Justice Scalia understood the Constitution, and the Sixth Amendment in particular, as a document really meant to restrain the government. That played out in certain ways liberals might not like on the civil side, but in ways that benefited criminal defendants.
Lisa Larrimore Ouellette, Assistant Professor of Law
One of the things I love about teaching intellectual property is that disputes rarely fall along traditional party lines. I don’t know whether Justice Scalia had a unified theory of IP—he called IP one of the “blind sides” that he “always regretted.” But a number of his IP opinions have made it into the casebooks, and liberals who vehemently disagree with him on social issues often found themselves siding with him on IP.
Justice Scalia was the first Supreme Court Justice to write about the problem of “patent trolls,” and his opinions made it easier to challenge patent validity and expanded the safe harbor for patent infringement for generic drug companies.
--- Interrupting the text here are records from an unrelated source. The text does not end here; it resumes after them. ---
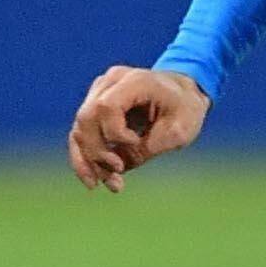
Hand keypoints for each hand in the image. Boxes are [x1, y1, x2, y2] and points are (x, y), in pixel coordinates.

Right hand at [67, 66, 209, 191]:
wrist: (184, 96)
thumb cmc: (186, 109)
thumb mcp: (178, 131)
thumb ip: (148, 147)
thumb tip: (117, 166)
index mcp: (135, 81)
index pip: (106, 106)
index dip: (115, 133)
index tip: (136, 143)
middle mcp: (111, 82)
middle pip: (87, 119)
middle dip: (98, 152)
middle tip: (119, 173)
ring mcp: (99, 93)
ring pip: (80, 130)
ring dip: (90, 161)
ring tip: (113, 185)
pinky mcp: (95, 108)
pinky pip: (81, 135)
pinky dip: (86, 159)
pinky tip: (96, 181)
He also made it harder to obtain trade dress protection for product designs like children’s clothes, and another opinion explained that the public has a right to copy without attribution once a copyright has expired. He vigorously dissented when the Court held Aereo’s streaming TV service to be infringing in 2014, arguing that the majority’s imprecise test would take “years, perhaps decades” to sort out and analogizing the “dire predictions” about Aereo to similar predictions about the VCR.
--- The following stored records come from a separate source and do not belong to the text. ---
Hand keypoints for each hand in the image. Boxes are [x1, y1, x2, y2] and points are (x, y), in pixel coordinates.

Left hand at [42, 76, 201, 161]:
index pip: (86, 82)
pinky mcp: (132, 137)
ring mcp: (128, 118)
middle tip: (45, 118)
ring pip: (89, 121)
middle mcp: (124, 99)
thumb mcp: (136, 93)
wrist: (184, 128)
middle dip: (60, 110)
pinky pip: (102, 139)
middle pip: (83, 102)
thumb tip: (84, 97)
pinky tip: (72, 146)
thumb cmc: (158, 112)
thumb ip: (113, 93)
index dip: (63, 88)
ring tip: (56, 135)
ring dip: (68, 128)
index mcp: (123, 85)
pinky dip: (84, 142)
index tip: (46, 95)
Justice Scalia was certainly not uniformly opposed to IP rightsholders. He voted with the majority to allow copyright term extensions; he joined a dissent that would have given pharmaceutical patentees broad immunity from antitrust law; and many commentators believe he switched his vote in the 2010 Bilski case to prevent a broad ruling against business-method patents. But the opinions he chose to write seemed to reflect a belief that allowing IP rights to be recognized too easily or asserted too broadly could harm competition, consumers, and innovation.
Given how rarely IP decisions have 5-4 votes, I don’t expect any major changes in the IP directions the Court has taken. In fact, the Court might prefer IP cases over more political issues for exactly this reason. But liberals who favor a minimalist approach to IP grounded in free competition and consumer rights shouldn’t forget that have lost a jurist who was often on their side.